Kate Ritchie wasn’t sure if she should do this interview. She wasn’t even sure if she should go on Anh’s Brush With Fame, and had to “toss it around” in her head for a while.
It’s not that Kate doesn’t want to talk about Sally Fletcher, the Home And Away character she played for 20 years from the age of eight. It’s just that she worries about what people think.
“I sometimes worry that people think I continue to revisit this part of my life unnecessarily,” she says.
“But I want to assure everyone that the only reason I continue to answer questions about it is because I’m being asked them.”
Kate, 42, is speaking to TV WEEK from Nova FM, just before she goes on air to do the drive show with Joel Creasey and Tim Blackwell.
Even though it’s been 13 years since she quit the role of Sally, and she’s forged a successful new career in radio, there are – and probably always will be – questions for her about H&A.
For one thing, people want to know what it was like to kiss Heath Ledger when he guest-starred as bad boy Scott Irwin in 1997.
Talking to Anh Do about it, Kate admits she did a few takes of the kissing scenes, “probably unnecessarily”.
Then there was the memorable episode where Sally got her first bra – which was, basically, Kate getting her first bra and sharing it with the nation.
“I don’t think I recognised how intrusive that probably was upon a young girl at the time, because that’s just the way that it was and it was a storyline,” she tells TV WEEK.
“When you think about it, maybe it’s not OK for a 12-year-old to have to share that.
“Don’t get me wrong, I wouldn’t change any of my journey.
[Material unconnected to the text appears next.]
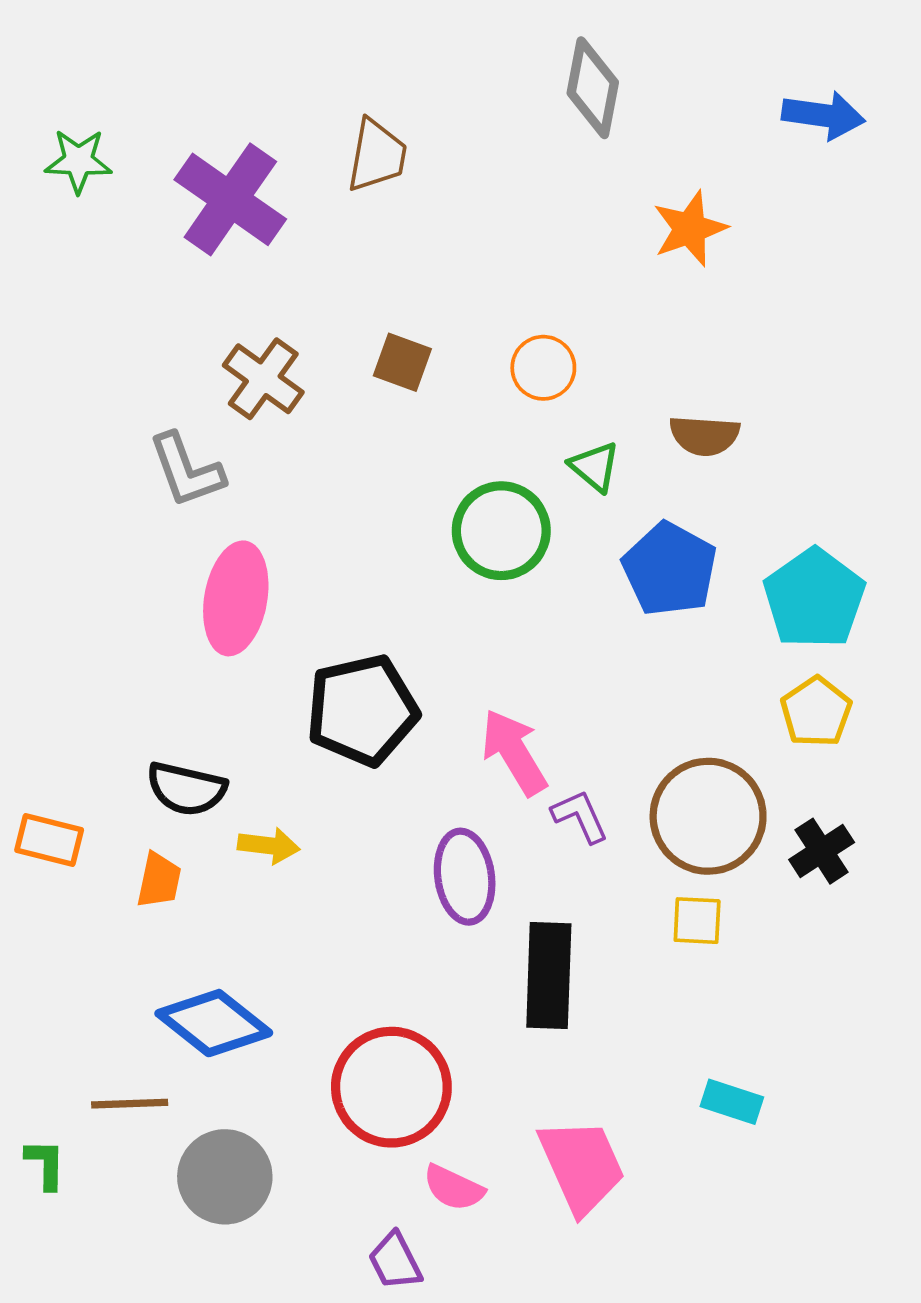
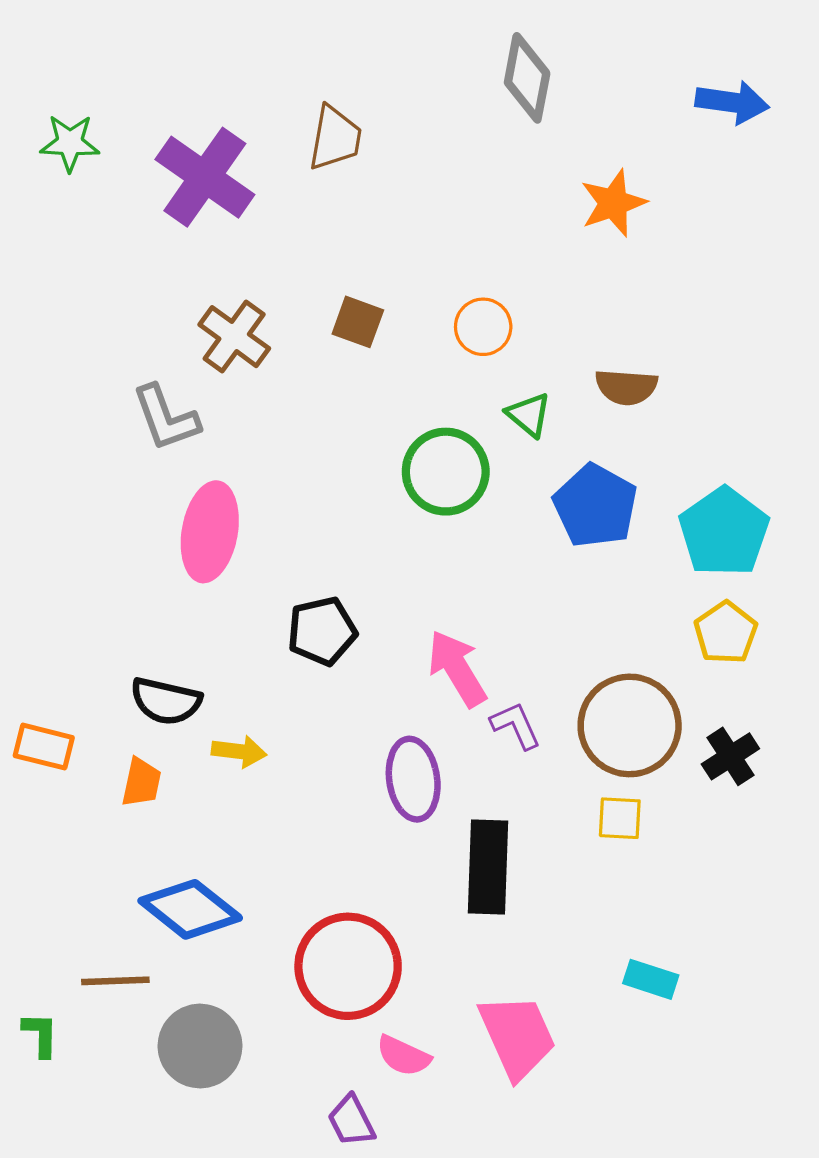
black pentagon: (362, 710) -> (322, 631), size x0.7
But yeah, it was challenging in some ways.”
When Kate finally made the decision to leave H&A – her final scenes were in 2008 – it was a difficult time for her.
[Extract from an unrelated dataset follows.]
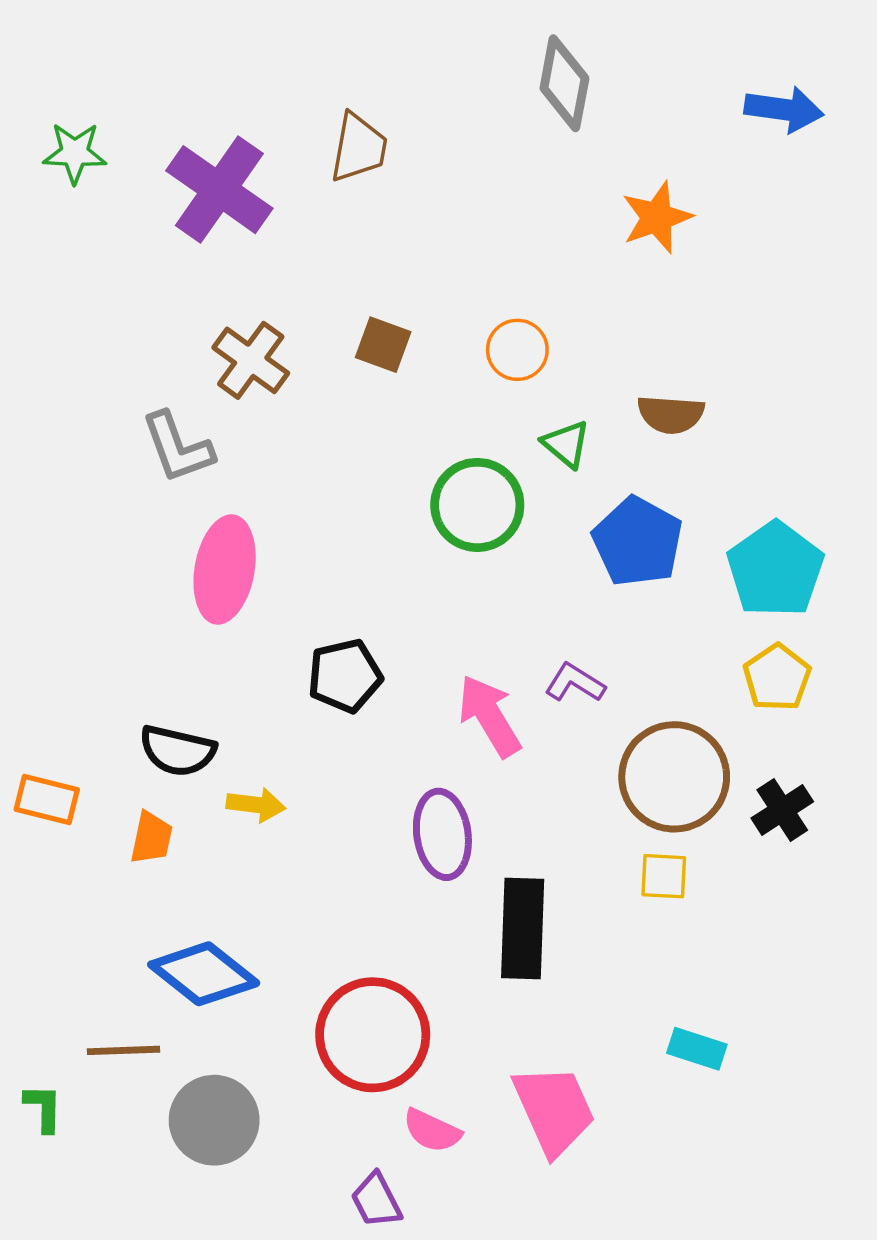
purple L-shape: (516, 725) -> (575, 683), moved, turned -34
“It really did feel like the loss of a big part of who I was,” she says. “It took me a long time to adjust to that.”
Despite having won two TV WEEK Gold Logie Awards – in 2007 and 2008 – Kate wondered if people only felt something for her because they liked Sally.
She had therapy to help her through it.
“That was what I needed at that point,” she explains.
In radio, Kate found herself without a script, having to think about what she thought rather than saying what a scriptwriter thought.
She says that was a “really good exercise” for her.
“I certainly did find my voice on the radio,” she says. “And I feel like I’ve certainly done that now – probably too much at times!”
As good as radio has been for her, Kate hasn’t left TV forever. In fact, she’s planning a return very soon.
“I’d like to think that in the next 12 months I’ll be back on television, doing what I love. It’s not that I don’t love what I do here, but I have a real emotional attachment even just to being on a set. So if the right thing were to come along, I’d definitely jump on board.”
As for the sort of role she’d like, Kate says it comes down to “what feels right”.
“Sometimes you catch me on a good day and I might say yes to something I’d usually say no to,” she explains.
“The boys give me a bit of a hard time on air about the fact that I was singing at the top of my lungs on It Takes Two [the celebrity singing competition, in 2006] and I look back and think, ‘My goodness – why did I ever say yes to that?'”
Kate is even planning to start going to the annual TV WEEK Logie Awards again.
“I think the time will be right when I have something I can share with people,” she says.
“Hopefully, that will be one day soon.”
The question is, who will she bring with her on the night?
Will it be six-year-old Mae, her daughter with former NRL player Stuart Webb?
“I don’t know!” she says with a laugh. “I’d be so disheartened if I asked her to go as my plus-one and she politely declined because she wanted to play on her iPad or watch The Octonauts or something! But I’m sure there’ll be a year down the track that she’s not too cool to be on Mummy’s arm.”
Mae might not be old enough to go to the Logies just yet, but she does love dancing with her mum. It takes Kate back to her childhood.
“That’s her version of Young Talent Time these days, dancing around to a few video clips, although you have to censor them pretty strictly!”
Even though Kate has mixed feelings about doing interviews about H&A, she loves talking about the show to fans who come up for a chat.
“It’s lovely when you talk to people and their eyes light up,” she says. “It’d be like me running into the members of the Young Talent Time team.
“The nice thing is that you were part of people’s childhood, or even their adulthood, or the half an hour a day where they got to sit on the couch and cuddle their kids and watch something on the telly.”